Meten is weten
Om te weten of je succes hebt, moet je van tevoren weten waar je staat en waar je naar toe wilt.
Je gaat je wegen en je berekent je BMI. Je meet je middelomtrek. Tussendoor kun je dat nog een keer herhalen, maar zeker niet elke dag.
Aan het eind is het wel verstandig om de gegevens opnieuw te bepalen om na te gaan wat het je cijfermatig heeft opgeleverd.
Natuurlijk zeggen de cijfers ook niet alles. De weegschaal geeft niet weer wat je voelt. Je kunt je lekker en licht voelen, maar de weegschaal zegt iets anders.
Wegen op de weegschaal
Het lijkt zo simpel, even op de weegschaal stappen. Toch is het niet verstandig om dagelijks op de weegschaal te gaan staan. En waar komen die schommelingen toch vandaan? Dit zijn wat tips en trucs bij het wegen.
- Gebruik altijd dezelfde weegschaal. Iedere weegschaal is anders en iedere weegschaal heeft een afwijking.
Die weegschaal zet je op een harde en egale ondergrond.
Zachte vloerbedekking werkt niet goed, een ruwe natuurstenen vloer ook niet. Een tegelvloer of parket is wél geschikt.
- Weeg jezelf altijd op het hetzelfde moment, bijvoorbeeld elke maandagochtend. Het beste moment is direct na het opstaan, als je net naar het toilet bent geweest en voordat je gaat ontbijten.
- Weeg jezelf het liefst naakt.

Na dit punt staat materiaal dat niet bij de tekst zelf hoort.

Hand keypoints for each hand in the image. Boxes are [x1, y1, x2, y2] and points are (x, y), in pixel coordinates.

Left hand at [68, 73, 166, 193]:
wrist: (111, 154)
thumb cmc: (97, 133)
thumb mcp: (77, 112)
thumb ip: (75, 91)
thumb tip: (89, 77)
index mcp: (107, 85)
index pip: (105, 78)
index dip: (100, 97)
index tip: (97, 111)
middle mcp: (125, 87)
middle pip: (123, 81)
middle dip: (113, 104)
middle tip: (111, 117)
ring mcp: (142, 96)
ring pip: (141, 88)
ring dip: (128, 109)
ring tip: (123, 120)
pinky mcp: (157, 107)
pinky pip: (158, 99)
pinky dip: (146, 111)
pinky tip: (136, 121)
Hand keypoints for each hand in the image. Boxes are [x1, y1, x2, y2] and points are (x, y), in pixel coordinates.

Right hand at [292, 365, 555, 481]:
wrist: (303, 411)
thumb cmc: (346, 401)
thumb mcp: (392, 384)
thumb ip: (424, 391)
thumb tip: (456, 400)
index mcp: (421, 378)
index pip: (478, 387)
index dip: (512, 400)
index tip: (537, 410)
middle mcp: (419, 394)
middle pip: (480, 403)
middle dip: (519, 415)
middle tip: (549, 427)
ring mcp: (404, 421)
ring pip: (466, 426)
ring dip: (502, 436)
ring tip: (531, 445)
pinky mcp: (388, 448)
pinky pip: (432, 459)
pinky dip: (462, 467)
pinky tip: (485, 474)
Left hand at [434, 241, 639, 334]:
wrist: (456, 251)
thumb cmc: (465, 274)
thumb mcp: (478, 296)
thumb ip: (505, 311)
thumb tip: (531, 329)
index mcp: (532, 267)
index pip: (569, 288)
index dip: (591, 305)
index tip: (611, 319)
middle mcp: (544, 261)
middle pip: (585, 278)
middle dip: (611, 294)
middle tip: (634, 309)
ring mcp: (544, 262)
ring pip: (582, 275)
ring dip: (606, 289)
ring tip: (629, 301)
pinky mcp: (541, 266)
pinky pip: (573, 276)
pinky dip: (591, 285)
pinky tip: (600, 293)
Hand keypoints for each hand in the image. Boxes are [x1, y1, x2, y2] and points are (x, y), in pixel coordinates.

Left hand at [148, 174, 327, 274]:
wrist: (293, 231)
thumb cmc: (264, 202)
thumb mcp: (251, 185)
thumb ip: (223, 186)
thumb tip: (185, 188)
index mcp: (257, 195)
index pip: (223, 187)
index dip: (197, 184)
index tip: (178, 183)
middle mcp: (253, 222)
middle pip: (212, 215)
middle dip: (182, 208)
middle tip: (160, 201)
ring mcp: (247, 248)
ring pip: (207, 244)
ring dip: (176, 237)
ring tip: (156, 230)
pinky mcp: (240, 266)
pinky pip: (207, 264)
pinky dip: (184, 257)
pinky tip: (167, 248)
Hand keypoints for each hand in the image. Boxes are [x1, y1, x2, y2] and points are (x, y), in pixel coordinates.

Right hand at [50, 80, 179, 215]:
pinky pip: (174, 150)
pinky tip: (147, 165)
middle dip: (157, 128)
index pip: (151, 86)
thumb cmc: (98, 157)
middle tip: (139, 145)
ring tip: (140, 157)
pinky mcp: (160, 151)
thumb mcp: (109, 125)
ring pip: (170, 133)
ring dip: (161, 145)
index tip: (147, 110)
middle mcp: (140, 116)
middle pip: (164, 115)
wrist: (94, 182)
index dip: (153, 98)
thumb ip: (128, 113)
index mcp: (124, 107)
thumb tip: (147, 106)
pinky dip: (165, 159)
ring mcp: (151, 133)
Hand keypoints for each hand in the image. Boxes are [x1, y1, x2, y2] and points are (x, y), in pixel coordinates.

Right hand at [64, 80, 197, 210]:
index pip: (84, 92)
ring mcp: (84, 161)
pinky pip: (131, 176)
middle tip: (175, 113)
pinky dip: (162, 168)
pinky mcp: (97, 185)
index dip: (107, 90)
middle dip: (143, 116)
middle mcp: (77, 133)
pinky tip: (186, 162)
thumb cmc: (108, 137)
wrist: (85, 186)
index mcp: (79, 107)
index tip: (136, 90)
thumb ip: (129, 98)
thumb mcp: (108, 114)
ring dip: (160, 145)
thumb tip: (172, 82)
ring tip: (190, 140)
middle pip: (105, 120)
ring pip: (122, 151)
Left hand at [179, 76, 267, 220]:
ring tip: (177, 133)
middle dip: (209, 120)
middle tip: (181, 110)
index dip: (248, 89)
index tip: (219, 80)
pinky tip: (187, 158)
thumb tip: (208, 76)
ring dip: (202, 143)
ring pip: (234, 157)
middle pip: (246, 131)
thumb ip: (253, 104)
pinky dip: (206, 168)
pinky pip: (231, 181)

Het wisselende gewicht van kleding speelt dan geen rol.
- Stap rustig op de weegschaal en blijf stil staan, met je voeten volledig plat en symmetrisch. Buig niet door je knieën om je gewicht af te lezen, doe alleen je hoofd naar beneden.
- Weeg jezelf niet te vaak en zeker niet elke dag. Dat is echt niet nodig.

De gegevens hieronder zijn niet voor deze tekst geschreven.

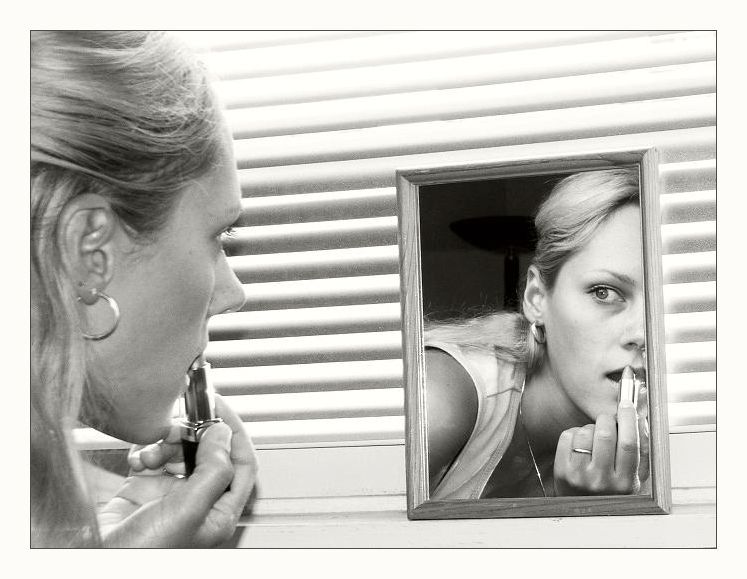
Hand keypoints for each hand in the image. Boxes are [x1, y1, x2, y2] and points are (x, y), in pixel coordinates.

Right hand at [98, 395, 257, 546]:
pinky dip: (145, 451)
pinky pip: (152, 458)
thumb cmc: (145, 555)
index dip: (234, 433)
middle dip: (193, 435)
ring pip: (180, 452)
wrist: (94, 562)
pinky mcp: (144, 491)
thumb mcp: (188, 509)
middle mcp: (198, 503)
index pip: (242, 463)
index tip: (220, 408)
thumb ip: (213, 470)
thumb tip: (223, 434)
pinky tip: (138, 459)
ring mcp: (171, 496)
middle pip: (209, 453)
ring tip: (153, 450)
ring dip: (166, 444)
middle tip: (179, 425)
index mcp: (220, 512)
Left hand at [553, 397, 649, 495]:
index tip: (626, 405)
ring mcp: (579, 477)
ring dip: (590, 428)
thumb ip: (643, 450)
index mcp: (626, 483)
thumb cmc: (611, 491)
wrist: (583, 511)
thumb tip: (640, 418)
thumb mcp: (635, 478)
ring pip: (585, 433)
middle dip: (607, 419)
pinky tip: (580, 445)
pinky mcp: (561, 471)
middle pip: (605, 434)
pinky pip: (568, 436)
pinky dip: (575, 433)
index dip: (628, 419)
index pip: (629, 444)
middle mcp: (602, 481)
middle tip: (607, 420)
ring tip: (593, 438)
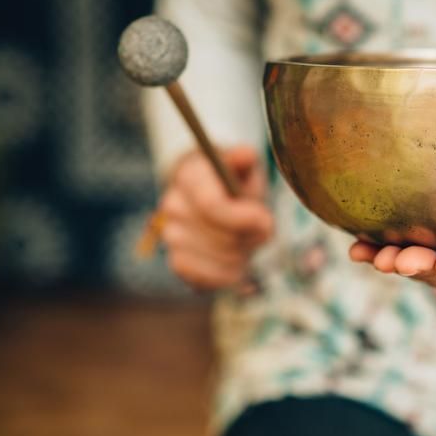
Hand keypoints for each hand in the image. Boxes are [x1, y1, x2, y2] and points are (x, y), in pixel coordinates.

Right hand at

Een gewicht schommelt van nature een beetje. De meeste mensen hebben een marge van ongeveer 1 tot 2 kilo. Die wisselingen komen voornamelijk door wisselingen in de hoeveelheid vocht in je lichaam. Als je bijvoorbeeld in een restaurant hebt gegeten, heb je meer zout binnen gekregen.
En je hebt waarschijnlijk ook meer gegeten. Dat extra vocht is na 1 of 2 dagen weer weg.
- Vlak voor de menstruatie kunnen vrouwen 1 tot 2 kilo zwaarder zijn dan normaal, ook omdat ze dan wat extra vocht vasthouden.
- Ook op warme dagen kun je wat meer vocht vasthouden, omdat de bloedvaten wat meer open gaan staan en zich wat meer vullen.
Ook dan word je wat zwaarder. Het is (hoe gek het ook klinkt) dan juist goed om veel te drinken. Dan gaat het lichaam ook het extra vocht uitscheiden.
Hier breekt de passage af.